В 1640 г только в одном местечке в Лондоне – у некоего Томаса Гарвея – можно было попробовать чайную настойку. Маловато не то что для страны – даже для большого города. Английский историк Самюэль Пепис писал 20 лет спустя: «Я попросил принести чашечку чаю (это китайский напиток), который отведал впервые».

Но время идёт, в Англию завозят всё больше чая, и число его приверженцев там неуклонно растёт. Как выразился французский популяризатор морской истории Жорж Блон, «Россию чай завоёвывает, а Англию просто-напросто покоряет».

Во Франции, куда чайные листья попали, вероятно, почти в то же время, когда появились на другой стороне Ла-Манша, путь напитка к широкому признанию был намного сложнее. Поначалу эскулапы даже сочли его отравой – и повсеместно обнародовали свою точку зрения. Апологеты чая вступились за него с ничуть не меньшим энтузиазмом. Превознося его достоинства до небес, они, в частности, заявляли, что чай – чуть ли не универсальная панацея, «которая предупреждает болезни головы, желудка и кишок, катары, разные воспалительные процессы, приливы и недомогания, ревматизмы, появление песка в моче – следствие разгульной и невоздержанной жизни». Их слушали с нескрываемым скептицизмом, и «продвинуть» товар на французский рынок никак не удавалось. Правда, в 1686 г не кому-нибудь, а самому Людовику XIV чай прописали в качестве лечебного средства «для улучшения пищеварения и предупреждения жара и головокружения», но на отношение большинства подданных «Короля-Солнца» к экзотической настойке это почти не повлияло: слишком она редка и дорога, чтобы приобрести большую популярность. Только к концу XVIII в французы в их массе, наконец, оценили этот напиток по достоинству, да и то не без помощи англичан. У тех чай тогда уже сделался чем-то вроде национального атрибута: Соединённое Королевство закупило 6 тысяч его фунтов (2721,54 кг) в одном только 1776 году!
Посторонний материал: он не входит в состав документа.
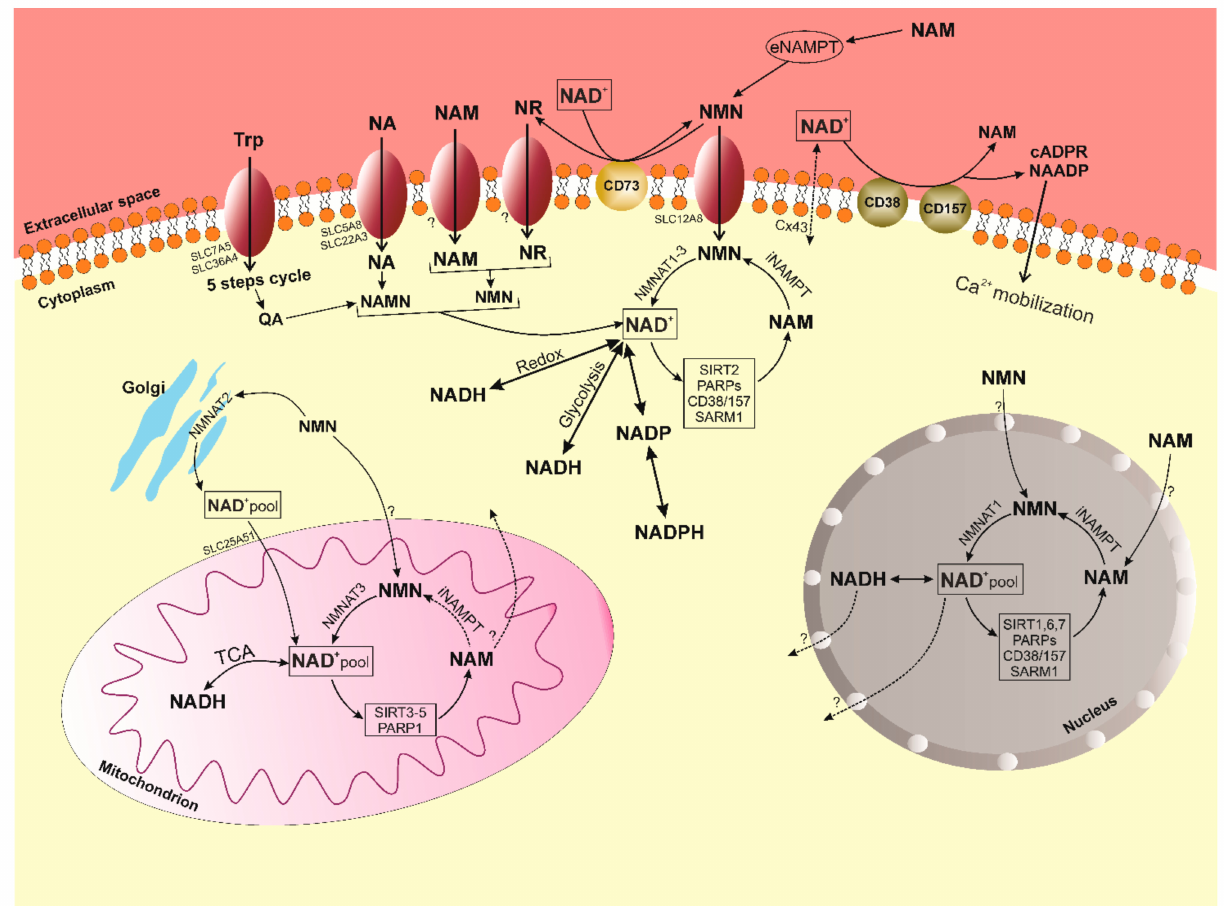
Figure 3. The balance of NAD + is the balance of synthesis, consumption and recirculation in various subcellular compart- ments (cytoplasm, nucleus and mitochondria). After entering the cell, NAD + precursors are metabolized by four main pathways (Figure 1) to NAD + . In the cytosol, nicotinamide (NAM) is converted to nicotinamide mononucleotide (NMN) by the intracellular form of NAM phosphoribosyltransferase (iNAMPT). NMN is then converted to NAD + by NMN transferase 2 (NMNAT2) bound to the outer Golgi membrane in the cytoplasm. NAD + is converted to NADH/NADPH during the redox cycle, used during aerobic/anaerobic glycolysis and is consumed by NAD-dependent enzymes (SIRT2, PARP1-3, CD38/157, SARM1). In mitochondria, NMN is converted to NAD + by NMNAT3. NAD + is used by the TCA cycle to generate ATP and is additionally used by mitochondrial sirtuins 3–5 (SIRT3-5) and PARP1, which generate NAM. Studies show the presence of NAD + , NADH and NMN transporters in the mitochondrial membrane, but no specific transporters have yet been identified [27]. It is still not clear whether NAM can be converted back to NMN within the mitochondria, or whether it is transported/diffused from the mitochondria into the cytosol [39]. Inside the nucleus, NMN is converted to NAD + by NMNAT1, while NAD + is consumed here mainly by SIRT1,6,7, PARP1-3, SARM1. As in the cytosol, NAM is returned back to the NMN by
Рисунок 10. Чаепитие. Картина Мэри Кассатт, 1880 г


В английском светском обществе викторианской эпохи стало очень престижным пить свежий чай самого 1-го сбора в сезоне. Но доставить такой груз из Китая в целости и сохранности было, мягко говоря, нелегко. При перевозке на старых судах, добиравшихся до Лондона из Шанхая или Гонконга за год или даже дольше, чай отсыревал, пропитывался трюмными запахами и, будучи, наконец, выгруженным в Англии, уже не годился для употребления в светских салонах.

Картина изменилась с появлением клиперов. Обтекаемые корпуса с зауженным носом и плавными очертаниями кормы позволяли таким кораблям двигаться, пусть медленно, даже в водах, где практически не было ветра. В 1850-х британские владельцы сделанных по этому классу судов вступили в жёсткую конкурентную борьбу с имевшими уже опыт клиперных перевозок американскими компаниями за право транспортировать китайский чай в Европу.

По словам морского историка профессора Эрика Гроува, в те годы «возникает ситуация, когда люди желают платить за скорость». Выплачиваемый владельцу самого быстрого судна приз вдохновлял коммерсантов стимулировать поиски новых вариантов конструкций судов и изобретения, способствовавшие сокращению времени хода.

Несколько «припозднившись» с созданием собственных клиперов, британцы уже к 1860-м одержали верх над американцами в экономической войне за чайные маршруты: в Англии и Шотландии стали строить парусники, более быстрые и надёжные, чем заокеанские, а обучение навигаторов и экипажей в Старом Свете и раньше было поставлено лучше, чем в Новом.